New medicine for two types of pulmonary fibrosis
Jascayd slowed loss of lung function in patients with idiopathic or progressive pulmonary fibrosis
NewsHumanMedicines
EMA has recommended granting a marketing authorisation in the European Union (EU) for Jascayd (nerandomilast) to treat adults with idiopathic pulmonary fibrosis (IPF) or progressive pulmonary fibrosis (PPF), two serious lung diseases that involve progressive and irreversible scarring (fibrosis) of the lung tissue.
There are limited treatment options for people suffering from IPF or PPF. Both conditions can cause severe symptoms, including difficulty breathing, leading to hospitalisation and ultimately death within a few years of diagnosis due to a progressive decline in lung function.
Jascayd has a different mechanism of action from authorised medicines for IPF and PPF and therefore represents a new treatment option for patients with these conditions. The active substance in Jascayd, nerandomilast, belongs to the class of PDE4 inhibitors and preferentially blocks the activity of an enzyme called PDE4B. This enzyme is expressed in the lungs and plays an important role in fibrosis and inflammation.
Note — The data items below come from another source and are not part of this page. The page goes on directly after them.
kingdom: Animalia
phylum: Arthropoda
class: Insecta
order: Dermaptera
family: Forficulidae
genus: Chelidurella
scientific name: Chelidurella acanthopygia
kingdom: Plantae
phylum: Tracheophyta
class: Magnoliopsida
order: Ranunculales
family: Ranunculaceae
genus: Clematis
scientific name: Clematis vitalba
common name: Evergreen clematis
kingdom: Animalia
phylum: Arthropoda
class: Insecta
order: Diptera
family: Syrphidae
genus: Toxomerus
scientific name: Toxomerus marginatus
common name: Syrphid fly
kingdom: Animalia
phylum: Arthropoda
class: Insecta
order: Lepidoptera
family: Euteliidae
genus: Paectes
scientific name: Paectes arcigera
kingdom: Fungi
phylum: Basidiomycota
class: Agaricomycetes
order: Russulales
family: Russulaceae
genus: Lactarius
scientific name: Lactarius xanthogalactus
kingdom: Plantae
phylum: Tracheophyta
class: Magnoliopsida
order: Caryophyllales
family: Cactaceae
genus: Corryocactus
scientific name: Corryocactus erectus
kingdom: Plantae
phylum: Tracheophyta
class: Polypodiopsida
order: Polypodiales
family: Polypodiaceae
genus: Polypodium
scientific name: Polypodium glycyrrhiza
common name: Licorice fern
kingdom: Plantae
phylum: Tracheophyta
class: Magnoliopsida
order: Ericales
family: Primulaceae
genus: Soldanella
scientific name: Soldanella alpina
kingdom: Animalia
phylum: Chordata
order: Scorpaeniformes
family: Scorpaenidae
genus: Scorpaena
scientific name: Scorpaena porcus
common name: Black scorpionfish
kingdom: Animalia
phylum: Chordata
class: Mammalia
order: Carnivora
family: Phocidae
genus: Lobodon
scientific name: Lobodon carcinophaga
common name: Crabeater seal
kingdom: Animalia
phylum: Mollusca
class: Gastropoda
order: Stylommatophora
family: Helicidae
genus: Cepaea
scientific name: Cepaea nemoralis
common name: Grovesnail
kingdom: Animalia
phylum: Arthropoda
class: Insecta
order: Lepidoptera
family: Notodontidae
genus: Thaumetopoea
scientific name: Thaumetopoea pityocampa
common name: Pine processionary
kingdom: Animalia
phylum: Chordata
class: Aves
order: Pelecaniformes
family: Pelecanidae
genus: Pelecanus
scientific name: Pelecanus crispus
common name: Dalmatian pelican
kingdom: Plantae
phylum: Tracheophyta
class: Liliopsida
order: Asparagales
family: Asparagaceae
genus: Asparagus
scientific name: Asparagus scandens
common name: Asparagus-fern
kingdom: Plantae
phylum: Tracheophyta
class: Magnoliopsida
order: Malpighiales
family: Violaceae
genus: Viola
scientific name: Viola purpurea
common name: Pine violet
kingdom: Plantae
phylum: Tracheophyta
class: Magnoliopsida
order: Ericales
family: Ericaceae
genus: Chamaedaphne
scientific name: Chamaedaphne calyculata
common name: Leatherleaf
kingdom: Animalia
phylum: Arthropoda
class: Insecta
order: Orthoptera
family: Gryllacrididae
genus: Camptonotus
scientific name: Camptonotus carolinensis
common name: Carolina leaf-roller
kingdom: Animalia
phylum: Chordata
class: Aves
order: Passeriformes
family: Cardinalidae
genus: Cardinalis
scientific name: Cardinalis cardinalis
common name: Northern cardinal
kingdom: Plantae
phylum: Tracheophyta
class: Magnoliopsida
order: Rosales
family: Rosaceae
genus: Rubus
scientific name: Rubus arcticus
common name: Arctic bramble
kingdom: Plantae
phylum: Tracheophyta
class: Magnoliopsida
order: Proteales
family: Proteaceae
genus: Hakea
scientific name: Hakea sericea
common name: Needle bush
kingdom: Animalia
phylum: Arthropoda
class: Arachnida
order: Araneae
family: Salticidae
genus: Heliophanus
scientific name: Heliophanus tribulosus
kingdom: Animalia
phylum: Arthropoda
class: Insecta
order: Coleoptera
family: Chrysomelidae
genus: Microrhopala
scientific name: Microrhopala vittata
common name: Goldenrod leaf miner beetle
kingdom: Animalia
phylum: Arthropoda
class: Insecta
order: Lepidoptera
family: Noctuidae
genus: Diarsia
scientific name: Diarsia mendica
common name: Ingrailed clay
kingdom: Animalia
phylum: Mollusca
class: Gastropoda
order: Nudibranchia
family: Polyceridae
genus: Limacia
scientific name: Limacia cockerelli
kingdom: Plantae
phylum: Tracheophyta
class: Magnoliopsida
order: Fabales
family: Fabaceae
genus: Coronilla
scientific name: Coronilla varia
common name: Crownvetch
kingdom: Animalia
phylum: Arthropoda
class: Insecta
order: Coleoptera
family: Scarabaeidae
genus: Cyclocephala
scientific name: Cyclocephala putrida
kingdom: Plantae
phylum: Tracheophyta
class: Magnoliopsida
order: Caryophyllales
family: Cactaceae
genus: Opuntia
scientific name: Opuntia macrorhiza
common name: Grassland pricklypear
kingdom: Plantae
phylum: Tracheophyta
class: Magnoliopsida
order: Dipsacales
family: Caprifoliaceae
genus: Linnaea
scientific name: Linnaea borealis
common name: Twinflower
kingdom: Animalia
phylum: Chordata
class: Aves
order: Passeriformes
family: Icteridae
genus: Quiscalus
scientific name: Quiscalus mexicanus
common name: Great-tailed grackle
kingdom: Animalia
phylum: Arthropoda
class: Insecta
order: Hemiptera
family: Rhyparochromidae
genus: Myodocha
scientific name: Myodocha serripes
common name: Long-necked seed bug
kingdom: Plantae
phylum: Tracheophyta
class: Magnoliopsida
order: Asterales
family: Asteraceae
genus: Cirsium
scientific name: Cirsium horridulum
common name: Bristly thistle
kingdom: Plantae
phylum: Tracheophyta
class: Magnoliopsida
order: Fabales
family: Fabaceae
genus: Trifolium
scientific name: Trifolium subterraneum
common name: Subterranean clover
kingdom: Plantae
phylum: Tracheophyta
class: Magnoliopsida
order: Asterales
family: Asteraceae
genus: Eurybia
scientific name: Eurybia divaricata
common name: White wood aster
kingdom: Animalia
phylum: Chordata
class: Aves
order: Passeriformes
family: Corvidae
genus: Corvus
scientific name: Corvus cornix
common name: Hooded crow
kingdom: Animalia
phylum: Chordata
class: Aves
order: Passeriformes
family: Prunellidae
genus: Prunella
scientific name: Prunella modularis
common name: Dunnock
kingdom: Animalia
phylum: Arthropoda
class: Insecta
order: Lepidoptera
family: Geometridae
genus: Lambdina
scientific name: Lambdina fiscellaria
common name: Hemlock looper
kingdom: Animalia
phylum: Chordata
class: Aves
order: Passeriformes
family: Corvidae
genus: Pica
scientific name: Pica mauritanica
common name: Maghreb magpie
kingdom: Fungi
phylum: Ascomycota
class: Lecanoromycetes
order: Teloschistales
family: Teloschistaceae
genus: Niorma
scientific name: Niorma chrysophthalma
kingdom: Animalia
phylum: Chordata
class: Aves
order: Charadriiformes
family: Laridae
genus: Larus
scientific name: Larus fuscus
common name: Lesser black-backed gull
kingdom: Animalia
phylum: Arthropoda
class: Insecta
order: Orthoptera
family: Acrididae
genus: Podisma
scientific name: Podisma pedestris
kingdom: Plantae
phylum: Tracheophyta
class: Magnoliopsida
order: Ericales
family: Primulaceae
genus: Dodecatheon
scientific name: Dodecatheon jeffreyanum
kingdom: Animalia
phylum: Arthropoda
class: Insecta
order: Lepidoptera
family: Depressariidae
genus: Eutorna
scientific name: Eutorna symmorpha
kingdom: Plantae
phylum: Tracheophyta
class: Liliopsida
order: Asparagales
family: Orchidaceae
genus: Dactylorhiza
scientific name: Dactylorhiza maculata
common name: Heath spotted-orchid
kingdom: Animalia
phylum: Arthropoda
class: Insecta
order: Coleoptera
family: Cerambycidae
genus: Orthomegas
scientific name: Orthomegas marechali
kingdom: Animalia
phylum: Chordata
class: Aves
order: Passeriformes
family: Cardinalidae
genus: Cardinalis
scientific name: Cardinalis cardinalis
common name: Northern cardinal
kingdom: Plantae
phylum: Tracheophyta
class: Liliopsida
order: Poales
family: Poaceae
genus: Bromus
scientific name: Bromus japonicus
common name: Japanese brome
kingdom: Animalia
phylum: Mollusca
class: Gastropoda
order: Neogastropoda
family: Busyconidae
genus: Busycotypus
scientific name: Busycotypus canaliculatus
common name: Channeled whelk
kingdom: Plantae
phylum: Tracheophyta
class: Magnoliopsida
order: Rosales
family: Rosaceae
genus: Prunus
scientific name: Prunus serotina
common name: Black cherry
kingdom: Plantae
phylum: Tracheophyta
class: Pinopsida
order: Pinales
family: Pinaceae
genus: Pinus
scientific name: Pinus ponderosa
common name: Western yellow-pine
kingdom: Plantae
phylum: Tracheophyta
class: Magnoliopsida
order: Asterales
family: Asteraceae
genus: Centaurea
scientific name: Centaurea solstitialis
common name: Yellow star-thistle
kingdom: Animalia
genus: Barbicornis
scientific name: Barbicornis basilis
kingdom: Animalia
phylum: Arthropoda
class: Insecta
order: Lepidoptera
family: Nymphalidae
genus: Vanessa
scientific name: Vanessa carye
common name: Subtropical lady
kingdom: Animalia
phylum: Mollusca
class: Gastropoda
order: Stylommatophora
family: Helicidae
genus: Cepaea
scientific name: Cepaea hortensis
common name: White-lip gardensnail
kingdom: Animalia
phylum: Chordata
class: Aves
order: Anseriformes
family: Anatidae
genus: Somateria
By blocking PDE4B activity, Jascayd reduces both fibrosis and inflammation in the lungs.
EMA’s recommendation is based on data from two main studies involving 2,355 patients with IPF or PPF. In both studies, the main measure of effectiveness was the decline in lung function over the course of 1 year of treatment, measured by forced vital capacity (FVC). FVC is the maximum amount of air a person can breathe out forcefully after taking in a deep breath; FVC is reduced in IPF and PPF and decreases as the patient’s condition gets worse.
Patients received either Jascayd or placebo. Some patients received Jascayd alone and others received it in addition to their existing background treatment for IPF or PPF. At the start of the studies, about 78% of patients with IPF and 44% of patients with PPF were receiving background treatment for their disease.
In both studies, the decline in FVC was significantly less in patients taking Jascayd than in patients taking placebo, indicating that treatment slowed down disease progression.
In the study involving patients with IPF, the average decrease in FVC after 1 year was around 115 ml in patients taking 18 mg Jascayd twice a day and 139 ml in those taking 9 mg Jascayd twice a day, compared with 183 ml in patients taking placebo. In the study involving patients with PPF, these figures were around 99 ml and 85 ml, respectively, compared with around 166 ml for patients taking placebo.
The results from both studies also suggested that treatment with Jascayd reduces mortality.
Jascayd is taken orally and the recommended dose is 18 mg twice a day. The dose may be reduced to 9 mg twice a day if the patient does not tolerate the treatment due to diarrhoea or weight decrease. However, the 18 mg dose should not be reduced in patients who are also taking another fibrosis medicine called pirfenidone, as this medicine reduces the level of nerandomilast in the body.
The most common side effects reported with Jascayd were diarrhoea and weight loss.
The opinion adopted by the CHMP is an intermediary step on Jascayd’s path to patient access. The opinion will now be sent to the European Commission for the adoption of a decision on an EU‑wide marketing authorisation. Once a marketing authorisation has been granted, decisions about price and reimbursement will take place at the level of each Member State, taking into account the potential role or use of this medicine in the context of the national health system of that country.
Note: The applicant for Jascayd is Boehringer Ingelheim International GmbH.